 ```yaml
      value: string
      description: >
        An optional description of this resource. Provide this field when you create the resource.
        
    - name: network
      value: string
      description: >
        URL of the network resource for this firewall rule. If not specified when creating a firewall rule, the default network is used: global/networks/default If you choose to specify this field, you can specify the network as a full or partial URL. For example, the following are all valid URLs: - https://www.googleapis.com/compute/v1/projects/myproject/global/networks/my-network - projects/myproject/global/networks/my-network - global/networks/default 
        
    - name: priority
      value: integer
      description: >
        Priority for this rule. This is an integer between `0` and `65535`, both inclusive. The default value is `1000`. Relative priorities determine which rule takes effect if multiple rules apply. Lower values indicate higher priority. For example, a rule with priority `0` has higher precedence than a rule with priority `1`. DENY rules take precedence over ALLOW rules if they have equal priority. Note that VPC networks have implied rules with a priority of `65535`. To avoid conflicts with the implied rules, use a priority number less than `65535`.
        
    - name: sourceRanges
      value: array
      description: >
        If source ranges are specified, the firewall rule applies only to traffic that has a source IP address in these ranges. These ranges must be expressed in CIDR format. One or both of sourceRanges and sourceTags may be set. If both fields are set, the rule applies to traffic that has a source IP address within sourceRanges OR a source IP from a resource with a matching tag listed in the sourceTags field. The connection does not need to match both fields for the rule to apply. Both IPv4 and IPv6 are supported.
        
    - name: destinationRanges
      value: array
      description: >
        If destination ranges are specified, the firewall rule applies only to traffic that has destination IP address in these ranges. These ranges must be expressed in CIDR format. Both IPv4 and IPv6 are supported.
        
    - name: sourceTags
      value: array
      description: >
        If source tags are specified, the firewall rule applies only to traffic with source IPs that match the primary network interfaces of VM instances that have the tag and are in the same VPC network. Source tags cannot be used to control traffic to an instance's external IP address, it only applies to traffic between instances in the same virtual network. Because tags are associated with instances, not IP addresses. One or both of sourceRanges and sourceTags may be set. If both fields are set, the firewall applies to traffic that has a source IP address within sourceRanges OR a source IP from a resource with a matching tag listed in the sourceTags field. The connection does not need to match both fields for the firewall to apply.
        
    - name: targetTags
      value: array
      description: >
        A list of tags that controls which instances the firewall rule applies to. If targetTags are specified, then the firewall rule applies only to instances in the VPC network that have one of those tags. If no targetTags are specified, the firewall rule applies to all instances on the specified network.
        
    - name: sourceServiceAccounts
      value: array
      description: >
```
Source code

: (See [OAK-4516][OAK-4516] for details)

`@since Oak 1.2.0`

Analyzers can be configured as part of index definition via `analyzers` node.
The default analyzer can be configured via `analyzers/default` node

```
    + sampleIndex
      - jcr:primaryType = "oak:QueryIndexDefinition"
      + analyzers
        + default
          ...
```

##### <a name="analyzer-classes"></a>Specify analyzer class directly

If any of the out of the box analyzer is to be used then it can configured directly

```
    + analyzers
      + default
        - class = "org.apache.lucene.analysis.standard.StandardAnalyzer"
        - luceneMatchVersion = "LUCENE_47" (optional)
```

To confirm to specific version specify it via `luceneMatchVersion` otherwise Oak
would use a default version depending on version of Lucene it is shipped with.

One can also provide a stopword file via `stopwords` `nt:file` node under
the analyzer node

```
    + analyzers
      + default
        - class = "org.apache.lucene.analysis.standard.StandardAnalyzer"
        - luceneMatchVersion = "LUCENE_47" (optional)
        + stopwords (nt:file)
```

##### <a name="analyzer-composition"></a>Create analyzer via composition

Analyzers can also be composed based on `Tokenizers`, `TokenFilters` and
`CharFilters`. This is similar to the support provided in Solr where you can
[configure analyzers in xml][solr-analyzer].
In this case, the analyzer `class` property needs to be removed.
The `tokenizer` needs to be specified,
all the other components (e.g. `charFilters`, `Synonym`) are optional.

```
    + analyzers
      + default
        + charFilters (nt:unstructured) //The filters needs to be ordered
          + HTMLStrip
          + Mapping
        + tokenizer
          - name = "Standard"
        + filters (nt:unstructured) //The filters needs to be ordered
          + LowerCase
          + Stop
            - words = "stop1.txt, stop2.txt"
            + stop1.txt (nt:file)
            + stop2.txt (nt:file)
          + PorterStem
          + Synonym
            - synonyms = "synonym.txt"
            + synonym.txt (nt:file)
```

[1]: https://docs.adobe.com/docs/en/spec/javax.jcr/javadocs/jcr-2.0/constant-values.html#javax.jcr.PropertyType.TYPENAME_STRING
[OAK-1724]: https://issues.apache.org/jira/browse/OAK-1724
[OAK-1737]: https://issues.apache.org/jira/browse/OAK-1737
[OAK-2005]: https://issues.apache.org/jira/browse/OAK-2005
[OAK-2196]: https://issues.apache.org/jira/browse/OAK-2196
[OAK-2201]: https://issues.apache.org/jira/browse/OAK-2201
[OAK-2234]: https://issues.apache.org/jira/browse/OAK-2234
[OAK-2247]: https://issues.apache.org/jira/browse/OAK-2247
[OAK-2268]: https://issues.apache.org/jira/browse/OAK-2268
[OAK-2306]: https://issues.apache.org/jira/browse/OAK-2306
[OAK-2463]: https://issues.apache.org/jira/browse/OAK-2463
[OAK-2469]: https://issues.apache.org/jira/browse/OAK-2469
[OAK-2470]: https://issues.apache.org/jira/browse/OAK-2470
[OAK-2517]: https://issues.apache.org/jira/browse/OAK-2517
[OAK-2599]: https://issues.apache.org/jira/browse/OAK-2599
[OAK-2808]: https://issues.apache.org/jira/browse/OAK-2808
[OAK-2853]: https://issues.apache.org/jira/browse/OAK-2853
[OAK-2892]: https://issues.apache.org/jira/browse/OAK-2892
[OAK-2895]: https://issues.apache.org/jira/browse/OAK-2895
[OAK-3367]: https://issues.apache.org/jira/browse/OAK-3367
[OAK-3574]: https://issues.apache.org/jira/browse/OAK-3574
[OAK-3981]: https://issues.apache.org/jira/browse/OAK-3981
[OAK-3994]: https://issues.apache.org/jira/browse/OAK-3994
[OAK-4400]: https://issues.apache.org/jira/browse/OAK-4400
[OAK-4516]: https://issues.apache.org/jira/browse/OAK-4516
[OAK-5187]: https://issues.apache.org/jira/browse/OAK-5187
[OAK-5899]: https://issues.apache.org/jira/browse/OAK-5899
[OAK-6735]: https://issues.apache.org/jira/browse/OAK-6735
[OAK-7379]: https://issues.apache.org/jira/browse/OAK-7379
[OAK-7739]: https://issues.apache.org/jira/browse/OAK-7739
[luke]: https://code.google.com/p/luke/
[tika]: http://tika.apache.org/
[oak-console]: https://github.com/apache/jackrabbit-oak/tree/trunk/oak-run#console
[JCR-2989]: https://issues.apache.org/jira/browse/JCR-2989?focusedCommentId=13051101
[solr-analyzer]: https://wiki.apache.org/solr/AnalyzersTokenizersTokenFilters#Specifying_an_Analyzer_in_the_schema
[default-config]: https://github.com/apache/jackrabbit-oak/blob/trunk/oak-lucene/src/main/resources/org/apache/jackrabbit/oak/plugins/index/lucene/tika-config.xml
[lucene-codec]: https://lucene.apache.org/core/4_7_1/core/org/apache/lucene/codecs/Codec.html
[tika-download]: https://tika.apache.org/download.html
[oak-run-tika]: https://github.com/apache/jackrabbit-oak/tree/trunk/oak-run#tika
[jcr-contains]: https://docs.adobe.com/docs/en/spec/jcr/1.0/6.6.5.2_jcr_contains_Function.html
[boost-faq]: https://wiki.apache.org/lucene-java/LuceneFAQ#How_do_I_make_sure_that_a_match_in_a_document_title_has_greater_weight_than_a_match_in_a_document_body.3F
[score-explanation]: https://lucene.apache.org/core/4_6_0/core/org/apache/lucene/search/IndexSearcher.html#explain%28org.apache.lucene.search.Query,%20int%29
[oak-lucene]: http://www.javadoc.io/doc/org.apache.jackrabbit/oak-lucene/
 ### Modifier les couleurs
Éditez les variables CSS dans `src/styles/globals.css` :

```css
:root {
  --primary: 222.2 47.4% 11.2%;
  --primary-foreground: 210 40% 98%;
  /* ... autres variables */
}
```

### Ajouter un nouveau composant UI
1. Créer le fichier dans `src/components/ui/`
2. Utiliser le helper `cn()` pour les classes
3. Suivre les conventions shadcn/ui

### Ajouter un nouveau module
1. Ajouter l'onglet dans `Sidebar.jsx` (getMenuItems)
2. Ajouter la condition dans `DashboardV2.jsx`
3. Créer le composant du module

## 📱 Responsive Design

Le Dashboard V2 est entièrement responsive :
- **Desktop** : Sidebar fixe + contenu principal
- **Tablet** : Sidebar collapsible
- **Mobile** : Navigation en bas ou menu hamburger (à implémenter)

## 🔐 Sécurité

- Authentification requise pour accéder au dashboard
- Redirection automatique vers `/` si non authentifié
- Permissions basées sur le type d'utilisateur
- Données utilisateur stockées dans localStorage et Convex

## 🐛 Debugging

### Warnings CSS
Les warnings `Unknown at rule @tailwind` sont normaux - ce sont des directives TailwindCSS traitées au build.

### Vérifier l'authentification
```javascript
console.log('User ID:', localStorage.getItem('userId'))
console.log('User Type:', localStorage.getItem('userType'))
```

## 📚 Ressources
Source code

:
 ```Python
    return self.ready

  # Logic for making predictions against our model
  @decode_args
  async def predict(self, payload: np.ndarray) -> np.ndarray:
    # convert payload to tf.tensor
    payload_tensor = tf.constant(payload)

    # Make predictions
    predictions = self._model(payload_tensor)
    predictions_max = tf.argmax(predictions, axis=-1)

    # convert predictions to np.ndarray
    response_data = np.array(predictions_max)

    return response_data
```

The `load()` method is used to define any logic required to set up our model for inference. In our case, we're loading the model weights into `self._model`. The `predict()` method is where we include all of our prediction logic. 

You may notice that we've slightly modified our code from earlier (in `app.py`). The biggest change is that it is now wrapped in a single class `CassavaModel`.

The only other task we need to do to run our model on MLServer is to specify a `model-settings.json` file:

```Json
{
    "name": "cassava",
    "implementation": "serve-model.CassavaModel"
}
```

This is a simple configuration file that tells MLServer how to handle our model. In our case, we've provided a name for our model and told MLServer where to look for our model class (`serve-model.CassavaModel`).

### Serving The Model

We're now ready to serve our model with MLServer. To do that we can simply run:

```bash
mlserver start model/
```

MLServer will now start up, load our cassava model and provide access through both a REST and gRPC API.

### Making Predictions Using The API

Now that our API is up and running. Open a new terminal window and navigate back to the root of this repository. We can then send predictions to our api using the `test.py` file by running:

What needs to be done: Working through the records, find each line containing the word "adobe" and copy it.

Output:
[1]: https://docs.adobe.com/docs/en/spec/javax.jcr/javadocs/jcr-2.0/constant-values.html#javax.jcr.PropertyType.TYPENAME_STRING
[jcr-contains]: https://docs.adobe.com/docs/en/spec/jcr/1.0/6.6.5.2_jcr_contains_Function.html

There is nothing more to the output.